In many organizations, a formal research proposal, or a less formal research plan, is a necessary precursor to a full-length report, such as an informational report or recommendation report. A research proposal is intended to help you:

Find and articulate a problem that can be addressed with research (a problem as it exists for an actual group, company or organization).
Develop patterns of inquiry with suitable research questions and methods.
Discover your strengths and weaknesses as writers and researchers, so you can budget your time and energy (and assign roles if working in a team), and realistically manage your project expectations.
Formally plan your project’s lifecycle for collaborating, drafting, sharing findings, getting feedback, revising and editing  — all of which should be established to the expectations of your team and instructor.
Assignment Prompt

Proposing a research report is a problem solving activity.  The research proposal is not meant to propose a final “answer” to a problem.  Instead, it is a “promise” to someone that you have a plan to perform useful research and writing about a problem and its potential solutions.

“Discovering” a problem to research can be a challenge, and it often requires collaboration among instructors and students to get beyond “tip-of the nose” problems.  Problems affecting Detroit and Wayne State are often a good place to start (you can take look at the board of governors’ meeting minutes or the WSU strategic plan, for example), as well as problems related to the use or development of a technology affecting your fields, your institution(s), or your workplaces.

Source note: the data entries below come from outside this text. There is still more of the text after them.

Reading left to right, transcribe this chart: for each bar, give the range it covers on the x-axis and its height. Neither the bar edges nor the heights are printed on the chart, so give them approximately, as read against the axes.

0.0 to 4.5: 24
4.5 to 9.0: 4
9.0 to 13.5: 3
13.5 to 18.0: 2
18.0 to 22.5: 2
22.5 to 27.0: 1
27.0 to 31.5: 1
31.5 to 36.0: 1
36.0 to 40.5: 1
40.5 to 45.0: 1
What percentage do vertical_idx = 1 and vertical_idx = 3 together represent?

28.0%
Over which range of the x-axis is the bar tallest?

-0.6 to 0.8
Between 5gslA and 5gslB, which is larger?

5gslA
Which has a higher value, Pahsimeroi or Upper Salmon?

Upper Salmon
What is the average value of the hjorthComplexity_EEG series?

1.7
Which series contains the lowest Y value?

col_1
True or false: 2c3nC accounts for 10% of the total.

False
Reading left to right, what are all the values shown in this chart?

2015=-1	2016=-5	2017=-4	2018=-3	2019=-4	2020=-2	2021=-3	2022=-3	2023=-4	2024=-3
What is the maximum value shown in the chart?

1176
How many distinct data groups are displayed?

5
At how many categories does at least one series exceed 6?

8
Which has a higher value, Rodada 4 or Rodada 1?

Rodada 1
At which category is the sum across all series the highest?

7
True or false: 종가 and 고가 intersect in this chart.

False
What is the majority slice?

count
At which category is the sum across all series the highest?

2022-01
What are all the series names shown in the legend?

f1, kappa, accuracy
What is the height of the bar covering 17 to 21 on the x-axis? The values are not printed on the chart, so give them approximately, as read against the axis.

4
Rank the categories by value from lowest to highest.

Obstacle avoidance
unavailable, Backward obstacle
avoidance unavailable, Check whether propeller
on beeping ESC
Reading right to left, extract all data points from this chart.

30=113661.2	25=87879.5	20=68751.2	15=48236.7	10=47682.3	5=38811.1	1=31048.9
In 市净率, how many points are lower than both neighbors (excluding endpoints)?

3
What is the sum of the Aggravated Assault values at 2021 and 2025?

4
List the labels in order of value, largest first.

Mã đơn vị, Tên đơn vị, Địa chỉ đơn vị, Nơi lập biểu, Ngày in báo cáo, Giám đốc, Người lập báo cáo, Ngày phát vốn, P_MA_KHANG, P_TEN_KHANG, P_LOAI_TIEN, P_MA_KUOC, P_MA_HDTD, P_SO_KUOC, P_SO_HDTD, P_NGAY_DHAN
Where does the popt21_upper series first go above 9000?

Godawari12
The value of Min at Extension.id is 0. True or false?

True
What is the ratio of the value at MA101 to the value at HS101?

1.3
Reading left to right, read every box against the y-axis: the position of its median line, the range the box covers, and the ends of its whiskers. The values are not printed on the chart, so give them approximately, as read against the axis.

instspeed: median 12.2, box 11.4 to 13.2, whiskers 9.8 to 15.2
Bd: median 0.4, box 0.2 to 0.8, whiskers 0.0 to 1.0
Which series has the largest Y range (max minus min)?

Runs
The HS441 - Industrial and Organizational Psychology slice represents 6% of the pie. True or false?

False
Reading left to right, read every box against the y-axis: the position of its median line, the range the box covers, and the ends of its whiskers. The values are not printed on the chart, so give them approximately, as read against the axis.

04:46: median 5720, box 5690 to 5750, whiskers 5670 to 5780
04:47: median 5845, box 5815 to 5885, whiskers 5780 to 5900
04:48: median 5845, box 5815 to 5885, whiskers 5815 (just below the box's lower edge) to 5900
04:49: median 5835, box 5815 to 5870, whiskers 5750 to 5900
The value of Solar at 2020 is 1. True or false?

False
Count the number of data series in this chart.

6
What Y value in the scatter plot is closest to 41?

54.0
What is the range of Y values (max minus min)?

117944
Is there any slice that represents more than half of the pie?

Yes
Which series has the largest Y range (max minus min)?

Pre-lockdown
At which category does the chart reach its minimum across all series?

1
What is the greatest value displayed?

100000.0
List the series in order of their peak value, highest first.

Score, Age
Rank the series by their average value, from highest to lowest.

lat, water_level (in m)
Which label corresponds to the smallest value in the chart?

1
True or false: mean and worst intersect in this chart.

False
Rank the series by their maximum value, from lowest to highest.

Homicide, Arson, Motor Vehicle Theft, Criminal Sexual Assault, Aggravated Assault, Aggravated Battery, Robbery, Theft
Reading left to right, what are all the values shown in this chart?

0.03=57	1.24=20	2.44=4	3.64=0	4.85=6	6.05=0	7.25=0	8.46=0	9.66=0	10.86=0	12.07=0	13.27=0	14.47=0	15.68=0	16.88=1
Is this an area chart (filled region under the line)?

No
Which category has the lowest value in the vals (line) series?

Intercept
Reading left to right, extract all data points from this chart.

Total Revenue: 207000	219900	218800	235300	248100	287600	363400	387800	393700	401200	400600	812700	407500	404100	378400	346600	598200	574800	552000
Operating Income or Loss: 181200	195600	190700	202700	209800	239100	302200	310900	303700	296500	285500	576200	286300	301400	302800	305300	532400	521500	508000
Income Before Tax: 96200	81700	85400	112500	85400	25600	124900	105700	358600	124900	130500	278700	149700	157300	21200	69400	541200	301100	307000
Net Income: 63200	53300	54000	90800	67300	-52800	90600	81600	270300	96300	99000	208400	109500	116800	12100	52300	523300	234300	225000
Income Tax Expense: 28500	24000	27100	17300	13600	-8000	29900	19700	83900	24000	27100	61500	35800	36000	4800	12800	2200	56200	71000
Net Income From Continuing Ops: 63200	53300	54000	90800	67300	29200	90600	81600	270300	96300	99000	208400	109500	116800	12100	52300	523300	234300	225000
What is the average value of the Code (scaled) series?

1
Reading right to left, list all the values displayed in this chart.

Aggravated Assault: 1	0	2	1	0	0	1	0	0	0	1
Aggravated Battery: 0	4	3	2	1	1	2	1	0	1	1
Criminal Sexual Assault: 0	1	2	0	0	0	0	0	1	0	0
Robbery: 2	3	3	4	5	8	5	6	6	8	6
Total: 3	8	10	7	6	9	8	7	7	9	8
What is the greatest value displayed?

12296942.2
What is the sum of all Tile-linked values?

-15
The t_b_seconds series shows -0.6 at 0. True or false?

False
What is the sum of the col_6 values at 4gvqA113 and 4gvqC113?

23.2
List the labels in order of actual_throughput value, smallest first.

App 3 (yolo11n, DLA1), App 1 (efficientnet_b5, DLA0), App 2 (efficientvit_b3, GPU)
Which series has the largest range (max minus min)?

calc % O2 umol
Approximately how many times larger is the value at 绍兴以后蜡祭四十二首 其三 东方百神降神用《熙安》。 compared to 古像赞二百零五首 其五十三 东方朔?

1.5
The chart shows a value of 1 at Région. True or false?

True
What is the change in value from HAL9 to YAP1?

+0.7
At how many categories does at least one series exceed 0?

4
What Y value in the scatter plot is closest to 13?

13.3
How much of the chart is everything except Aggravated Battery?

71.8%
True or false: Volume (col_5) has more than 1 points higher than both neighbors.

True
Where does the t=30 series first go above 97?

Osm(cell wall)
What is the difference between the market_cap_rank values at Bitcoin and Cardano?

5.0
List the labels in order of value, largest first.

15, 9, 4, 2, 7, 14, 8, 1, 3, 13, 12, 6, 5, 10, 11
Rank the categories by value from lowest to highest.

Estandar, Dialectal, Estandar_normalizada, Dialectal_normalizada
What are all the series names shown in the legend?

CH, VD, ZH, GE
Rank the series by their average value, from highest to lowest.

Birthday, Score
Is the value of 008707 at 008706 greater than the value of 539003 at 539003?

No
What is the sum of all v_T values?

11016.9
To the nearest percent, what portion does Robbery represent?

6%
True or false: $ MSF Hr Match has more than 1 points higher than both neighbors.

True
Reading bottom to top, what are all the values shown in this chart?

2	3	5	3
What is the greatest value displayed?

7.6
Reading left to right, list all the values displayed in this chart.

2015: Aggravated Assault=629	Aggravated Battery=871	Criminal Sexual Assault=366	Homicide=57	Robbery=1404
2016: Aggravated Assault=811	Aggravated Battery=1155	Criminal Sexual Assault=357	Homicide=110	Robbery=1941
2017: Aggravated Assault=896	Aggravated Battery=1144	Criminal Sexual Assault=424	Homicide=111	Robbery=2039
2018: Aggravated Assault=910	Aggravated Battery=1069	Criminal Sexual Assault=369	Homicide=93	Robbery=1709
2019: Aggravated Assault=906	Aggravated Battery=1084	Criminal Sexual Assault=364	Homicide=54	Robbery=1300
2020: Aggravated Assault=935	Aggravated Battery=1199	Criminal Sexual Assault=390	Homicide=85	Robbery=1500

While you may format your 3-6 page proposal, in general, as seems logical to you, the following sections are suggested:

Summary
An Overview of the Problem or Opportunity
The Proposed Program or Plan of Work
Qualifications and Experience
Introduction
The introduction includes a strong draft of a problem statement, describing the problem or opportunity you will be addressing with your final report. Problem statements often take time to write well, and it’s possible that it will be significantly revised in the upcoming days and weeks (some technical communications courses spend entire semesters working on articulating problem statements).  Good drafts of problem statements show a high level of audience awareness, or a ‘reader-centered’ focus on the problem. In other words, they strive to articulate the problem from your reader perspectives (the readers of your proposal and/or your final report) or stakeholder perspectives on the problem, and they include perspectives on the problem from primary and/or secondary research.  You may also consider labeling or categorizing parts of the problem based on your current evaluation techniques or criteria for evaluating the problem (financial, sustainability, staffing, technological improvements, etc.).  Problem Statements can include subcategories, such as “Criteria”, “Categories”, “Rearranged and Updated Problem Statements” (if the problem is following a recent report), or “Incomplete Problem Statements”.
The introduction contains a Purpose and Audience Statement to articulate the purposes and audience of your proposal and final report. You should also show understanding of your readers’ needs. You should also justify your choice of the genre for the final report you are planning to write (usually an informational report or recommendation report)
The introduction contains, if appropriate: a background on the problem, a discussion of your key sources of information, the scope and organization of the remaining proposal, a discussion of any key words or technical terms.
“The Proposed Program” or “Plan of Work”
This section offers a description of how you will gather and analyze research. It is the section where your readers will justify their decision about whether or not to support (or fund) your proposal.  This section should include:
Some preliminary research results/findings.
Some justification for why you are engaged in forms of inquiry, such as:
site work (visiting and observing a site or online activity)
interview or survey work
data analysis (finding and representing salient data)
word work (thorough study of concepts or technical terms)
source work (secondary research / 3050 library guides
Description of Qualifications:
Describes your relevant skills and past work, as well as strengths and weaknesses, and any organizational or departmental resources you have access to.
Budget:
If appropriate, this section specifies how much the proposed program or work will cost, or (often the case in this class) the budgeting of your time and resources in terms of your project’s lifecycle for collaborating, drafting, sharing findings, getting feedback, revising and editing. This should include a timeline of dates and deliverables (including class due dates).